Wednesday, 13 October 2010

Touring around Tarn

One day we’ll go back to Toulouse in daylight and have a good look round; from what we saw it’s worth a day’s wandering, but trying to drive through it at night was a bit of mistake. We took a wrong turn and ended up squeezing the van through some very narrow streets teeming with party people in what appeared to be one of the hottest night spots in France! Great fun, but not getting us where we wanted to be. We got spat out and had a couple more goes before giving up and following the big signs for the Peripherique. Heading away into the night towards Lavaur, we stopped at the tiny village of Teulat. On Saturday we drove into Lavaur; we were going to drive straight through but they’d put on a street market so it would’ve been rude not to stop. We’re glad we did; we bought elevenses and discovered a gigantic cathederal.
Not as dramatic as discovering the Source of the Nile or Penicillin, but we were happy.

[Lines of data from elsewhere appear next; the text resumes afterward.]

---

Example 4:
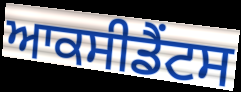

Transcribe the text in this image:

ਆਕਸੀਡੈਂਟਸ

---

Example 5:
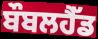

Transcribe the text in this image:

ਬੌਬਲਹੈੱਡ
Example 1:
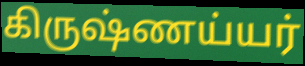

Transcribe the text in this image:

கிருஷ்ணய்யர்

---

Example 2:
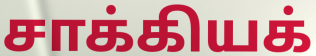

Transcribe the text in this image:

சாக்கியக்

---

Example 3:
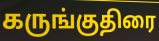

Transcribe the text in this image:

கருங்குதிரை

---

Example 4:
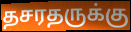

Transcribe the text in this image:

தசரதருக்கு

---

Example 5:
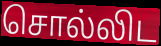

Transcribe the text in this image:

சொல்லிட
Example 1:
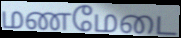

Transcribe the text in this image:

மணமேடை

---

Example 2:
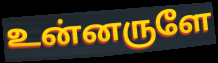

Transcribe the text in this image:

உன்னருளே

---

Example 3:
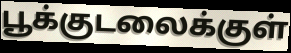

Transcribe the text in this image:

பூக்குடலைக்குள்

The acoustics inside were amazing and there was an enormous pipe organ high up at the back to take advantage of it. When we got back outside it was almost ten oclock and there was a little crowd of people waiting for the statue in the bell tower to hit the bell with his hammer.
Dave filmed the prestigious occasion, but it wasn’t all that exciting. Our next stop in a busy day was Castres; when we got there it had just shut for lunch so we walked down to the river and back and carried on to Lautrec. Lautrec is a gem; you could drive past it without realising what you’re missing. From the very ordinary looking car park steps lead up to a covered walkway that opens out into a maze of medieval alleyways that weave their way through timber framed houses.
Not only is the whole town crammed on top of a hill that is far too small for it; there is also a large convent perched up there as well, and at the very top a stone cross with a windmill just below it.
The only other way in is through an innocent looking arch that you hardly notice as you negotiate the roundabout. We spent a night in the car park, bought croissants and bread from the boulangerie at dawn on Sunday then set off towards Albi.

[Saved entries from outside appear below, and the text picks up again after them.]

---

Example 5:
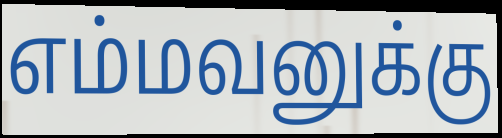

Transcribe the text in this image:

எம்மவனுக்கு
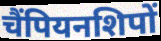
चैंपियनशिपों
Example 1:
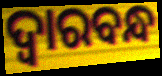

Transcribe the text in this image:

ଦ୍ବାରବନ୍ଧ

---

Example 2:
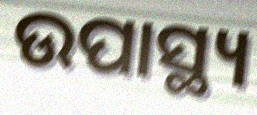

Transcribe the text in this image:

ଉପାସ୍ଥ୍ୟ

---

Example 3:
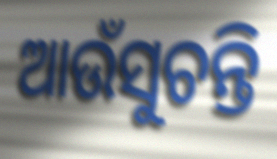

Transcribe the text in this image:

ଆଉଁସୁଚନ୍ତି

We’d heard good things about Albi but seeing really is believing. We had a good view of it as we drove in from the south west; it’s a big cosmopolitan city with a cathedral which towers over the surrounding buildings. Walking towards the centre from where we’d parked we passed grand fountains, formidable looking stone and slate mansions and modern plazas, before entering the old part of the city. Three bridges span the Tarn; overlooking them the massive St Cecile Cathedral and the Bishop’s Palace. Underneath the latter is the Toulouse Lautrec Museum. It was only when we saw it written on the wall that we realised the artist’s name is made up from two places we’d just been to.
A delicious smelling pizza parlour right outside the Cathedral enticed us in at lunchtime; it started raining while we ate and despite being the last two people left in the place when it closed it hadn’t stopped and we still looked like drowned rats when we finally got back to the van. Towelled off and in dry clothes we left Albi in the general direction of Millau via the Tarn Gorges.

On the road down the valley from Requista we found a good looking lay-by and as we pulled up we realised that we were parked under a big Sweet Chestnut tree.
The ground was strewn with spiny cases and we spent half an hour or so collecting a bag full. We had some for starters but we put most of them away to give to people at Christmas.

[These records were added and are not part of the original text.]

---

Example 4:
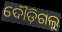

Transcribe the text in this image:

ଦୌଡ଼ିଗଲୁ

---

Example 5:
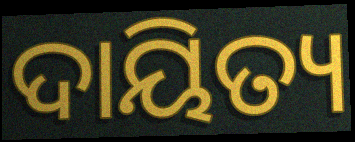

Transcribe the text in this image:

ଦାୟିତ୍ୟ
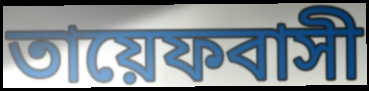
তায়েফবাসী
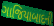
ગાજિયાબાદની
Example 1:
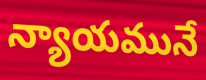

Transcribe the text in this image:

న్యాయమునే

It rained most of Sunday night and Monday morning. After breakfast we drove alongside the Tarn as much as we could; there was a road closed at Brousse-le-Chateau which meant a bit of a detour up some very wiggly stuff but it all adds to the fun. We had the video camera running for a lot of it; when we get a faster hook-up we'll put some of it on Youtube. We left the river at St-Rome-de-Tarn and climbed up to Montjaux where there is a fantastic view of the Millau bridge, then carried on with some more windy roads through St-Beauzely to join the southbound A75 just before the tolls. We stopped in the Millau Services and walked up to the viewpoint. The bridge takes your breath away; the facts and figures are astonishing, especially when you realise that apart from being the biggest, longest, highest whatever, it also climbs and curves. When the French show off they do it well! We drove over it in a cross wind but the plexi-glass barriers mean you hardly notice. It’s a long way down though! We came off the motorway at the next junction and stopped for the night in a lay-by overlooking the Cernon valley. On Tuesday morning we drove into Roquefort-s-Soulzon; famous for its cheese. There was a convenient campervan services so we pulled in to top up with water. We’d bought a lay-flat hosepipe in a supermarket and this was to be its first use. Dave connected it to the tap and turned it on; at first we thought it had a pin-hole leak, then we saw another one, then another, then we both fell about laughing. In our happy ignorance we’d managed to buy an irrigation hose!

When the water tank was finally full we parked up and went for a walk up through the town. There are seven Roquefort Cheese makers all within a strict 3km x 200m boundary; we went to Papillion where we were treated to a film and a free guided tour of the factory and cellars. It was fascinating; the mould that makes the green veins is cultured in part-baked bread left in the caves where the cheese matures, then ground up and added to the cheese with the rennet in tiny amounts.

We left Roqufort with our cheese quarter in the fridge and set off towards Beziers and the Mediterranean, stopping for the night in a big lay-by along with half a dozen artics. Dave felt quite at home!